Then-U.S. Secretary of State Hillary Clinton meets with Ukrainian President Viktor Yanukovych in Munich, Germany, on February 4, 2012. (Photo credit: State Department.)

Ukraine’s embattled rulers may have a clique of connected lobbyists swarming Congress, the State Department or even the White House pleading the case of President Viktor Yanukovich, whose tilt toward Vladimir Putin’s Russia has launched three months of protests. But because of a change to disclosure requirements for agents of foreign powers, the public may never know.

Citing the work of Ukrainian investigative journalist Sergil Leschenko and Reuters, the Daily Beast reported that the European Center for a Modern Ukraine (ECMU) — a Brussels-based nonprofit founded by members of Yanukovych’s Party of Regions — hired the Podesta Group and the International Government Relations Group to lobby in Washington on U.S.-Ukraine relations.

The Foreign Agents Registration Act, or FARA, requires lobbyists for foreign governments and political parties to disclose to the Justice Department detailed information about their activities on behalf of their clients. They have to disclose all contacts with U.S. government officials, any campaign contributions they’ve given, fees they receive from clients and expenses incurred in lobbying. They also have to disclose any “informational materials” (originally called propaganda) disseminated on behalf of their clients. Sunlight has digitized several years of filings under the act in the Foreign Lobbying Influence Tracker.

The ECMU, however, is not a political party. It says its donors are private individuals not connected to the Regions Party; because of that, its lobbyists have the option of registering and disclosing their activities to Congress instead — revealing far less information about their activities. (Lobbyists for the Party of Regions and Ukrainian parliament members Yuriy Ivaniuschenko and Dmitry Shpenov are registered under FARA.)
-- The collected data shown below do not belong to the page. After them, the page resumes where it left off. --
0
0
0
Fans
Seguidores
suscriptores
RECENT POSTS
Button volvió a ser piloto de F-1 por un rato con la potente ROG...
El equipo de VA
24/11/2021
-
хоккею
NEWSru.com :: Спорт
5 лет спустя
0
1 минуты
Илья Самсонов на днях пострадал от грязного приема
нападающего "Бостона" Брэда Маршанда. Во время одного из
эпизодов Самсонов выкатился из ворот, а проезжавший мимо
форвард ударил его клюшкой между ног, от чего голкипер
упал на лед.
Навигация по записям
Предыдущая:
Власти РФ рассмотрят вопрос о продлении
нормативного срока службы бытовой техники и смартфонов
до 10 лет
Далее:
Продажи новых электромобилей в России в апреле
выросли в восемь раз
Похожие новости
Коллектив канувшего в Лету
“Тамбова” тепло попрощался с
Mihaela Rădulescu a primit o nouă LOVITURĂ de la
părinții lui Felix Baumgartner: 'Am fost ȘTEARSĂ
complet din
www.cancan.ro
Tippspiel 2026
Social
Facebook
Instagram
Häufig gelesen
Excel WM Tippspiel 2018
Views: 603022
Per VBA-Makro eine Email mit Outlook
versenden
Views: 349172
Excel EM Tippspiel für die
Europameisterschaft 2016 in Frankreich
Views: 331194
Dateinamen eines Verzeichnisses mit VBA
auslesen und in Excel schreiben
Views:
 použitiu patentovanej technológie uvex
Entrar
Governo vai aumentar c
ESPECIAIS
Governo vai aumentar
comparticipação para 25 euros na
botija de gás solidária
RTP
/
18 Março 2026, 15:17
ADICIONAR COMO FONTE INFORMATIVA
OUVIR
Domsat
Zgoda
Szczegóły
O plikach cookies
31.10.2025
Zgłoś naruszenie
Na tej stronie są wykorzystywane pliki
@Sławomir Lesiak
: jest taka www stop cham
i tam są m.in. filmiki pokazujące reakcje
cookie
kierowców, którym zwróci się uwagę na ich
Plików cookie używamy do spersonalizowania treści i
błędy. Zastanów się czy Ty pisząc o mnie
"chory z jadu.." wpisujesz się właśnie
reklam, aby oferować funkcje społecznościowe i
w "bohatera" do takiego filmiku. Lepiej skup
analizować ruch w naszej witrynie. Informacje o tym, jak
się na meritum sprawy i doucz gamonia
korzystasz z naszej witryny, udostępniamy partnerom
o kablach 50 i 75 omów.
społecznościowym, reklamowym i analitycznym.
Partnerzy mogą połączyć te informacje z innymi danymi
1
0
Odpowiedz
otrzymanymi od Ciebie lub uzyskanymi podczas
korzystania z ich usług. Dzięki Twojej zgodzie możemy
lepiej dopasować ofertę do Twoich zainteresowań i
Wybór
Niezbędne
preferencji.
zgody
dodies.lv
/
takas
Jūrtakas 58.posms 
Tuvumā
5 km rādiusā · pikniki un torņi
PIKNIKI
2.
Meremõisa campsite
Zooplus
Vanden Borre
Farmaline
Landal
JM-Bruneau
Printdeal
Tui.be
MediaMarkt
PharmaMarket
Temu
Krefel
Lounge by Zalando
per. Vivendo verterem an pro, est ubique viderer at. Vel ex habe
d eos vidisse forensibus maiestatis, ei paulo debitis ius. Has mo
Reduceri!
Until 1995, agents of all foreign interests, not just governments and political parties, had to register and disclose their activities under FARA if they attempted to influence U.S. governments or public opinion. That year, Congress passed the Lobbying Disclosure Act, which gave foreign agents, except for those that represent foreign governments and political parties, the option to file disclosures with the House and Senate rather than the Justice Department.

The change defeated a major purpose of the law. The Foreign Agent Registration Act was passed in 1938 in response to the work of propagandists sponsored by private entities in Nazi Germany. Ivy Lee, a famous public relations expert, aided the Nazi government while working for the German Dye Trust, a private company dominated by Nazis and Nazi supporters. Lee’s firm suggested, for example, that Joachim von Ribbentrop, then Adolf Hitler’s Commissioner for Disarmament, visit the United States to gain support for the German dictator’s rearmament plans.

Until it was amended by the Lobbying Disclosure Act, FARA would have required a Lee to register as an agent of a foreign principal and disclose his contacts and activities. Under current law, he would be exempt.